- **SUPPLIED MATERIAL**

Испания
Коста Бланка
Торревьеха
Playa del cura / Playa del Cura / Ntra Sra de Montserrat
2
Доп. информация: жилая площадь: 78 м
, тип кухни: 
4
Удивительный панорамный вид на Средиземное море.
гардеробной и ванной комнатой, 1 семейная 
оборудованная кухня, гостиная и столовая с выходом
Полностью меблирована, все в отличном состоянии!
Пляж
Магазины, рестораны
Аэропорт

- **DIRECTIONS FOR THIS TASK**
Replace "Торревьеха" with "Torrevieja" in the items above, and write out all their lines again with nothing else changed.

- **RESPONSE AREA**
Испания
Коста Бланка
Torrevieja
Playa del cura / Playa del Cura / Ntra Sra de Montserrat
2
Доп. информация: жилая площадь: 78 м
, тип кухни: 
4
Удивительный панорамный вид на Средиземное море.
гардеробной и ванной комнатой, 1 семейная 
оборудованная кухня, гостиная и столовая с выходом
Полностью меблирована, все в отличном состоянии!
Пляж
Магазины, рестораны
Аэропорт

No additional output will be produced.